■ **THE TASK**
Retype every line of the material below word for word, leaving out the pictures.

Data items
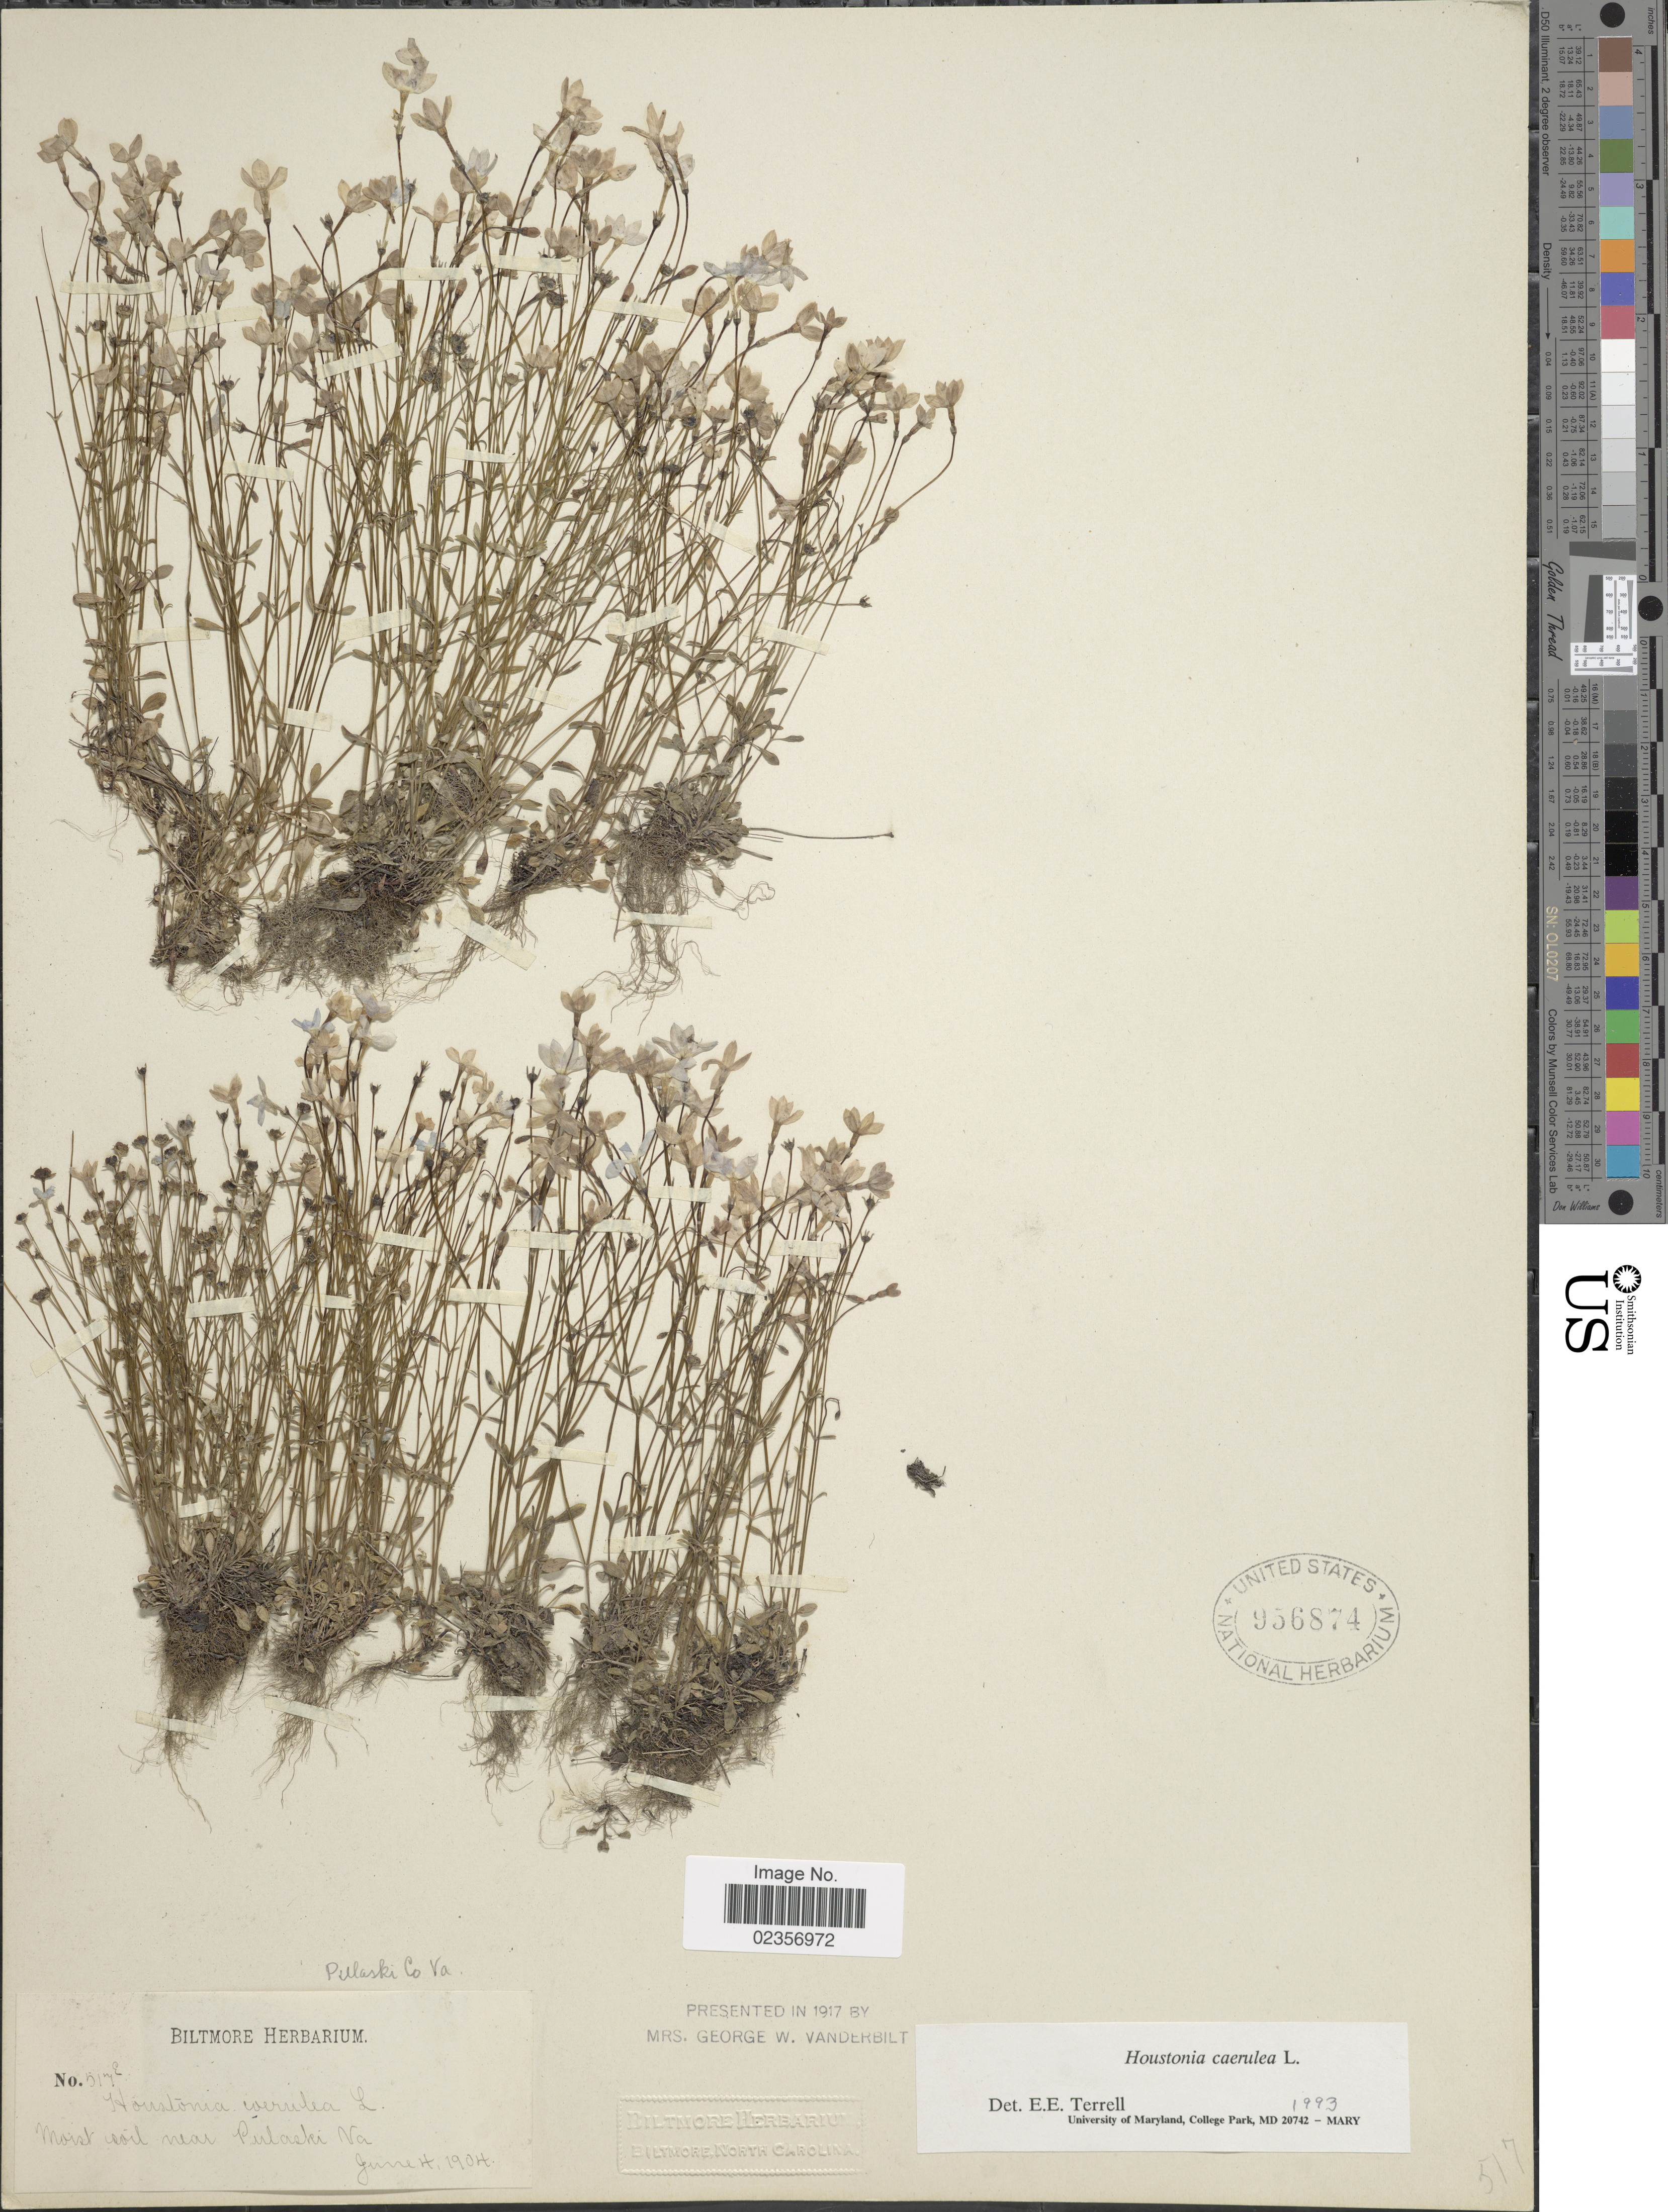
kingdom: Plantae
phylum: Tracheophyta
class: Magnoliopsida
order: Gentianales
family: Rubiaceae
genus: Houstonia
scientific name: Houstonia caerulea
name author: L.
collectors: ex herb. Biltmore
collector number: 517e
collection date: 1904-06-04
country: United States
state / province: Virginia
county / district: Pulaski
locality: Moist soil near Pulaski, Pulaski Co.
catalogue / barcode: US 956874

■ **EXERCISE OUTPUT**
kingdom: Plantae
phylum: Tracheophyta
class: Magnoliopsida
order: Gentianales
family: Rubiaceae
genus: Houstonia
scientific name: Houstonia caerulea
name author: L.
collectors: ex herb. Biltmore
collector number: 517e
collection date: 1904-06-04
country: United States
state / province: Virginia
county / district: Pulaski
locality: Moist soil near Pulaski, Pulaski Co.
catalogue / barcode: US 956874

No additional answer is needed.